> **Trecho do texto**:

*****

Upsala, o jardim de afetos de Roberto de Regina

 

O cravista e regente carioca Roberto de Regina celebra os 70 anos de idade e 40 de carreira com o álbum duplo "Cancioneiro de Upsala" (Paulus, R$ 30,30). À frente do grupo vocal e instrumental Camerata Antiqua de Curitiba, ele realiza a primeira gravação mundial da coleção seiscentista de 54 villancicos para diversas formações vocais. O CD é um marco na evolução da interpretação da música histórica no Brasil. Não só exibe rigor musicológico por meio dos instrumentos de época, como, principalmente transmite a força ancestral de canções monódicas e polifônicas com letras da mais variada espécie em castelhano, catalão e galego-português de poemas amorosos a narrativas libertinas, sem deixar de passar por autos de Natal e elegias à Virgem Maria. O entusiasmo dos músicos é capaz de contagiar o ouvinte desde a primeira audição.

*****

> **Objetivo do exercício**: Segundo o trecho do texto, quantos villancicos compõem a coleção gravada no álbum "Cancioneiro de Upsala"? Os itens abaixo não são necessários para esta atividade.

> **Itens apresentados**:
*****

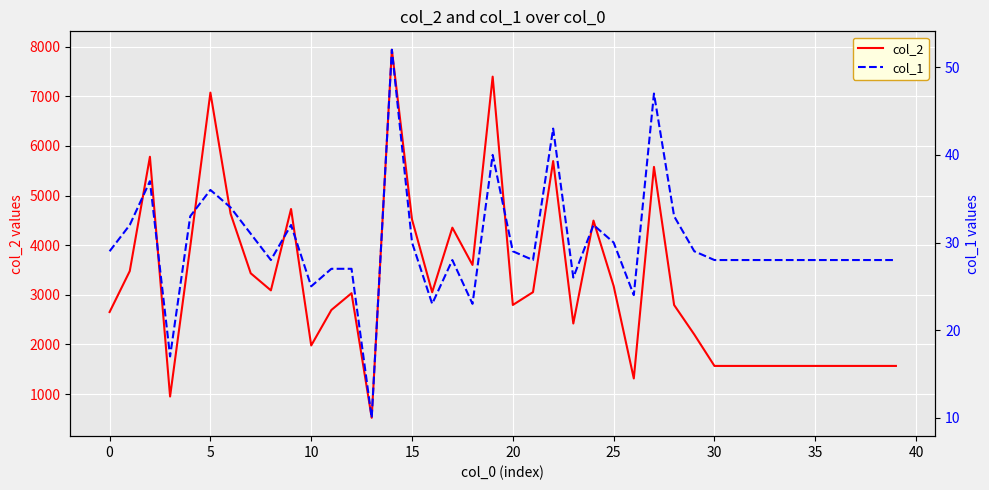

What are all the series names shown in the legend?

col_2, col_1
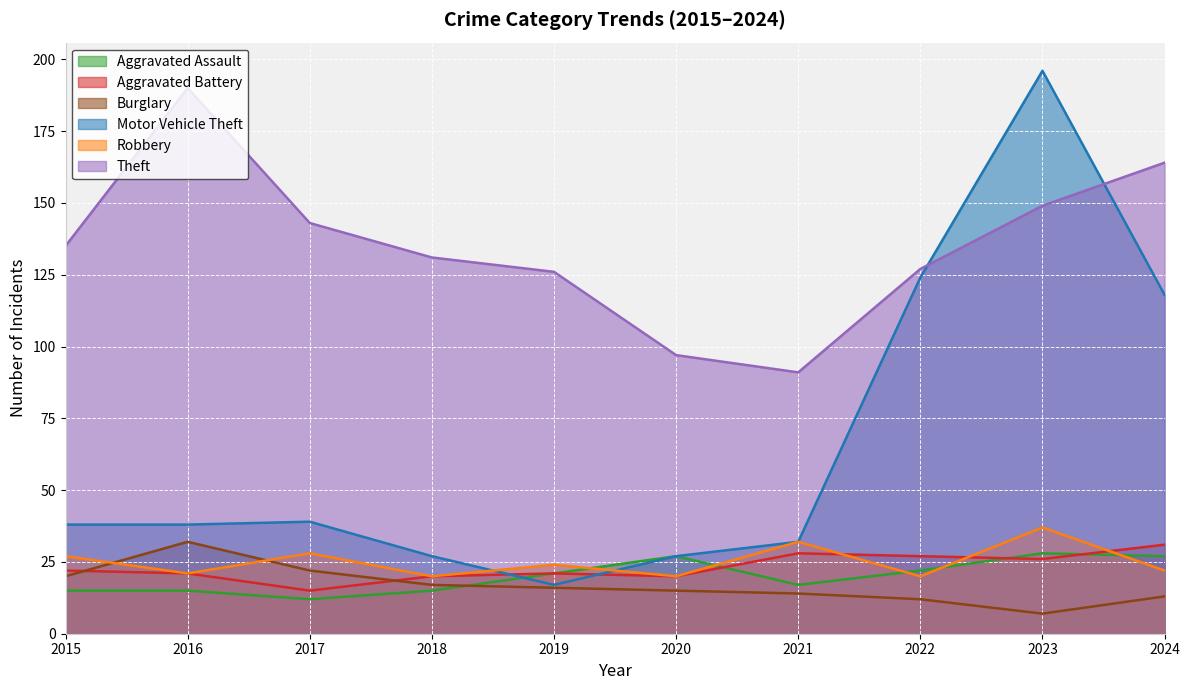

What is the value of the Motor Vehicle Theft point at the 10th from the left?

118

*****

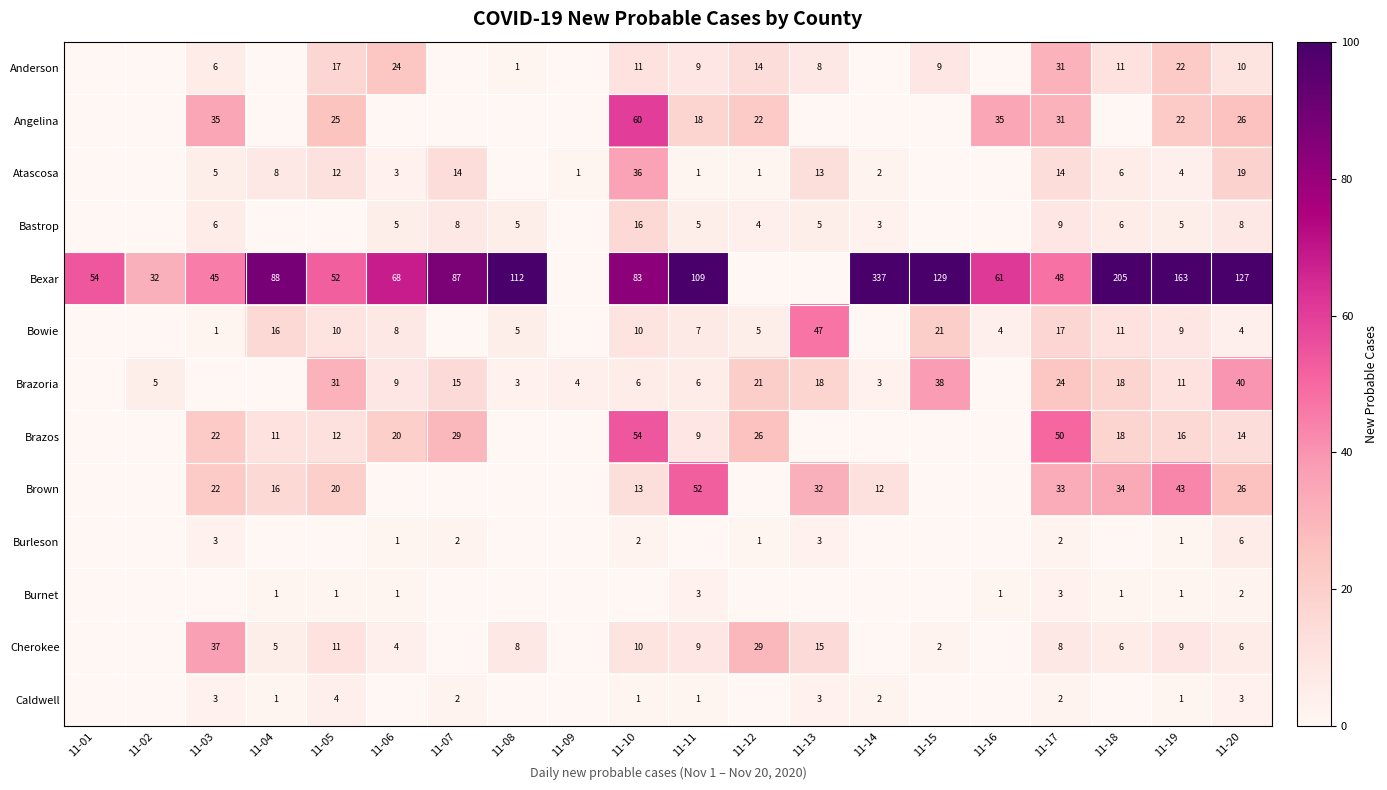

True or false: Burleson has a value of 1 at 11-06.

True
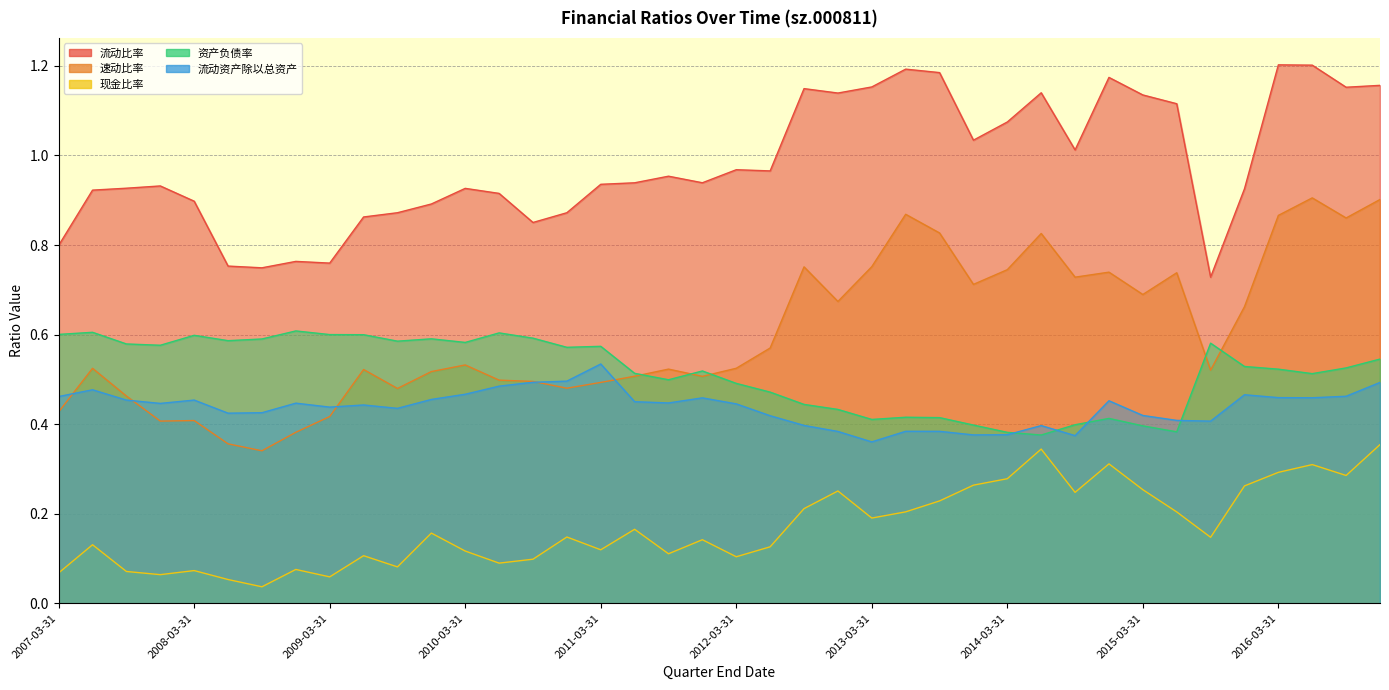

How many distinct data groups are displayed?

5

*****

> **Resultado da tarefa**: A coleção reúne 54 villancicos.